Prompt = Can you reproduce every one of the rows below verbatim, line for line?

Study material =
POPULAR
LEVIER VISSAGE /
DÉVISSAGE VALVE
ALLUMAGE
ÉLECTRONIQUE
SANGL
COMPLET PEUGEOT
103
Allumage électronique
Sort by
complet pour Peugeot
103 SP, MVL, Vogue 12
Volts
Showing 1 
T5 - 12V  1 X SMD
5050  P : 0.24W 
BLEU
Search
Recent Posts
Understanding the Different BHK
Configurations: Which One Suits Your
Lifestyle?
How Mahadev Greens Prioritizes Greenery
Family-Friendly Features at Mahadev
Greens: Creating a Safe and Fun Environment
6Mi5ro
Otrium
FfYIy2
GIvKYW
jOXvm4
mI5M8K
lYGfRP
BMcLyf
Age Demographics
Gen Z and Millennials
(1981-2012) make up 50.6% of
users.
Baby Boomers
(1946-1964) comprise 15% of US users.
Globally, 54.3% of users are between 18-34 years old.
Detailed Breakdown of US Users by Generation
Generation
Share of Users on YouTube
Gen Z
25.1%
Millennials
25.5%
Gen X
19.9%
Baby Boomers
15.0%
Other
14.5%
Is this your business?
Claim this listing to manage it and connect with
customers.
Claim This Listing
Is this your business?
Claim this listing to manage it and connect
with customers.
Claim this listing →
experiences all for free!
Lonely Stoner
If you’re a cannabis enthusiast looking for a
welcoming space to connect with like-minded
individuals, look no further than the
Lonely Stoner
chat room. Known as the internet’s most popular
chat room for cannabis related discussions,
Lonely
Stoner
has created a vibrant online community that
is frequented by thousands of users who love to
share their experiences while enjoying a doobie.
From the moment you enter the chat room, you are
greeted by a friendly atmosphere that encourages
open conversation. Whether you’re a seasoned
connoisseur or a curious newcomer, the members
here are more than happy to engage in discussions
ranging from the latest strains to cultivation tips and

Solution for this exercise =
POPULAR
LEVIER VISSAGE /
DÉVISSAGE VALVE
ALLUMAGE
ÉLECTRONIQUE
SANGL
COMPLET PEUGEOT
103
Allumage électronique
Sort by
complet pour Peugeot
103 SP, MVL, Vogue 12
Volts
Showing 1 
T5 - 12V  1 X SMD
5050  P : 0.24W 
BLEU
Search
Recent Posts
Understanding the Different BHK
Configurations: Which One Suits Your
Lifestyle?
How Mahadev Greens Prioritizes Greenery
Family-Friendly Features at Mahadev
Greens: Creating a Safe and Fun Environment
6Mi5ro
Otrium
FfYIy2
GIvKYW
jOXvm4
mI5M8K
lYGfRP
BMcLyf
Age Demographics
Gen Z and Millennials
(1981-2012) make up 50.6% of
users.
Baby Boomers
(1946-1964) comprise 15% of US users.
Globally, 54.3% of users are between 18-34 years old.
Detailed Breakdown of US Users by Generation
Generation
Share of Users on YouTube
Gen Z
25.1%
Millennials
25.5%
Gen X
19.9%
Baby Boomers
15.0%
Other
14.5%
Is this your business?
Claim this listing to manage it and connect with
customers.
Claim This Listing
Is this your business?
Claim this listing to manage it and connect
with customers.
Claim this listing →
experiences all for free!
Lonely Stoner
If you’re a cannabis enthusiast looking for a
welcoming space to connect with like-minded
individuals, look no further than the
Lonely Stoner
chat room. Known as the internet’s most popular
chat room for cannabis related discussions,
Lonely
Stoner
has created a vibrant online community that
is frequented by thousands of users who love to
share their experiences while enjoying a doobie.
From the moment you enter the chat room, you are
greeted by a friendly atmosphere that encourages
open conversation. Whether you’re a seasoned
connoisseur or a curious newcomer, the members
here are more than happy to engage in discussions
ranging from the latest strains to cultivation tips and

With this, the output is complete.